◆ ABOUT THIS EXERCISE
Edit the rows below so that "Kultura" becomes "Culture" wherever it appears, keeping every other word unchanged. Leave the pictures out of your answer.

·····

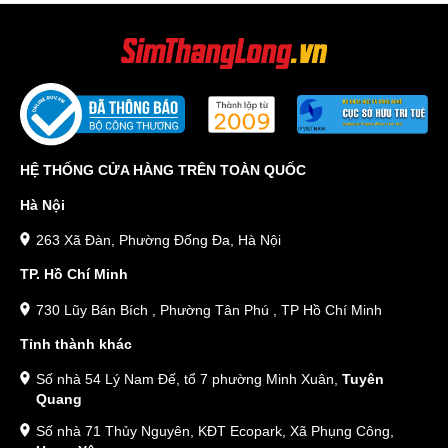
HỆ THỐNG CỬA HÀNG TRÊN TOÀN QUỐC
Hà Nội
263 Xã Đàn, Phường Đống Đa, Hà Nội
TP. Hồ Chí Minh
730 Lũy Bán Bích , Phường Tân Phú , TP Hồ Chí Minh
Tỉnh thành khác
Số nhà 54 Lý Nam Đế, tổ 7 phường Minh Xuân,
Tuyên
Quang
Số nhà 71 Thủy Nguyên, KĐT Ecopark, Xã Phụng Công,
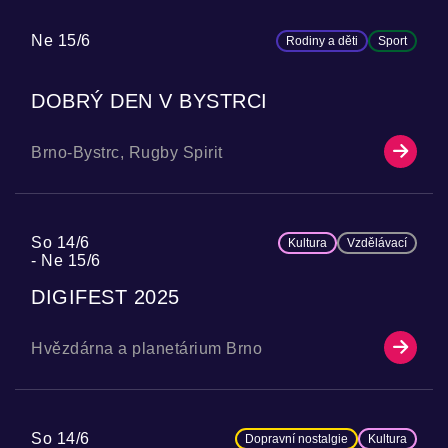
Ne 15/6
Rodiny a děti
Sport
DOBRÝ DEN V BYSTRCI
Brno-Bystrc, Rugby Spirit
So 14/6
Kultura
Vzdělávací
Ne 15/6
DIGIFEST 2025
Hvězdárna a planetárium Brno
So 14/6
Dopravní nostalgie
Kultura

·····

◆ COMPLETED TASK
HỆ THỐNG CỬA HÀNG TRÊN TOÀN QUỐC
Hà Nội
263 Xã Đàn, Phường Đống Đa, Hà Nội
TP. Hồ Chí Minh
730 Lũy Bán Bích , Phường Tân Phú , TP Hồ Chí Minh
Tỉnh thành khác
Số nhà 54 Lý Nam Đế, tổ 7 phường Minh Xuân,
Tuyên
Quang
Số nhà 71 Thủy Nguyên, KĐT Ecopark, Xã Phụng Công,
Ne 15/6
Rodiny a děti
Sport
DOBRÝ DEN V BYSTRCI
Brno-Bystrc, Rugby Spirit
So 14/6
Culture
Vzdělávací
Ne 15/6
DIGIFEST 2025
Hvězdárna a planetárium Brno
So 14/6
Dopravní nostalgie
Culture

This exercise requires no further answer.